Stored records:
================
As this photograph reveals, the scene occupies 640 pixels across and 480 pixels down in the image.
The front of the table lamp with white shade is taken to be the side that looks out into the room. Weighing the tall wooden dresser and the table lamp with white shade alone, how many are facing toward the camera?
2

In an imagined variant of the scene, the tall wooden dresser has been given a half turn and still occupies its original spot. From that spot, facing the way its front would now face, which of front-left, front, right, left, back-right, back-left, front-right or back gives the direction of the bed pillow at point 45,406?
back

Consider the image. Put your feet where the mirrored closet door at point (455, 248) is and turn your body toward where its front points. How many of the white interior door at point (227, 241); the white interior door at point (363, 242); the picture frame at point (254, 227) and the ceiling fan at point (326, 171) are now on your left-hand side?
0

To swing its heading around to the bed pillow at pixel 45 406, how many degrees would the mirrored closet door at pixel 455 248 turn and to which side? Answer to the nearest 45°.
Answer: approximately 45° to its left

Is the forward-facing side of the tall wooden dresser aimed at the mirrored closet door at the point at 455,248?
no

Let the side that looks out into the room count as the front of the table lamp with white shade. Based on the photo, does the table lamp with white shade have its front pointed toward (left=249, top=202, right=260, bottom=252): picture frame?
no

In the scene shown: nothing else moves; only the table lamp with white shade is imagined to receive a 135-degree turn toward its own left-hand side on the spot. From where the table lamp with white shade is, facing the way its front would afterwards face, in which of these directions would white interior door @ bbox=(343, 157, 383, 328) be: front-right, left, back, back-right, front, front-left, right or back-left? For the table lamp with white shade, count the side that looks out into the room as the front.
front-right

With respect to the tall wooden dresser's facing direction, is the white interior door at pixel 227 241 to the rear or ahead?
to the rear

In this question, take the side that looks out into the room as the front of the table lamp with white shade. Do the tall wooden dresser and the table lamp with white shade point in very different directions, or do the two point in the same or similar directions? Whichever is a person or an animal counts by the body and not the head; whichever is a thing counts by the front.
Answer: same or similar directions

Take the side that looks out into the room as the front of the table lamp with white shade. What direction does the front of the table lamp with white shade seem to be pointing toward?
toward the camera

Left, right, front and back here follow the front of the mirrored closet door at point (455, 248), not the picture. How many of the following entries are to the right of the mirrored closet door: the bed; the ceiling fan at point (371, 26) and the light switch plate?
================
◆ **EXERCISE REQUIREMENTS**
When you reach the end of the data, retype all of it exactly.

◆ **ANSWER TO THIS PROBLEM**
As this photograph reveals, the scene occupies 640 pixels across and 480 pixels down in the image.
The front of the table lamp with white shade is taken to be the side that looks out into the room. Weighing the tall wooden dresser and the table lamp with white shade alone, how many are facing toward the camera?
2

In an imagined variant of the scene, the tall wooden dresser has been given a half turn and still occupies its original spot. From that spot, facing the way its front would now face, which of front-left, front, right, left, back-right, back-left, front-right or back gives the direction of the bed pillow at point 45,406?
back

Consider the image. Put your feet where the mirrored closet door at point (455, 248) is and turn your body toward where its front points. How many of the white interior door at point (227, 241); the white interior door at point (363, 242); the picture frame at point (254, 227) and the ceiling fan at point (326, 171) are now on your left-hand side?
0

To swing its heading around to the bed pillow at pixel 45 406, how many degrees would the mirrored closet door at pixel 455 248 turn and to which side? Answer to the nearest 45°.
Answer: approximately 45° to its left

Is the forward-facing side of the tall wooden dresser aimed at the mirrored closet door at the point at 455,248?
no

Let the side that looks out into the room count as the front of the table lamp with white shade. Based on the photo, does the table lamp with white shade have its front pointed toward (left=249, top=202, right=260, bottom=252): picture frame?
no

In the scene shown: nothing else moves; only the table lamp with white shade is imagined to receive a 135-degree turn toward its own left-hand side on the spot. From where the table lamp with white shade is, facing the way its front would afterwards face, in which of these directions would white interior door @ bbox=(343, 157, 383, 328) be: front-right, left, back, back-right, front, front-left, right or back-left? For the table lamp with white shade, count the side that looks out into the room as the front.
front-right

With respect to the tall wooden dresser's facing direction, is the white interior door at pixel 227 241 to the rear or ahead?
to the rear

In this question, take the side that looks out into the room as the front of the table lamp with white shade. Do the tall wooden dresser and the table lamp with white shade point in very different directions, or do the two point in the same or similar directions? Whichever is a person or an animal counts by the body and not the head; whichever is a thing counts by the front.
Answer: same or similar directions

Take the side that looks out into the room as the front of the table lamp with white shade. What direction does the front of the table lamp with white shade seem to be pointing toward?
toward the camera

Left, right, front and back here follow the front of the mirrored closet door at point (455, 248), not the picture. How many of the following entries are to the right of the mirrored closet door: the bed; the ceiling fan at point (371, 26) and the light switch plate?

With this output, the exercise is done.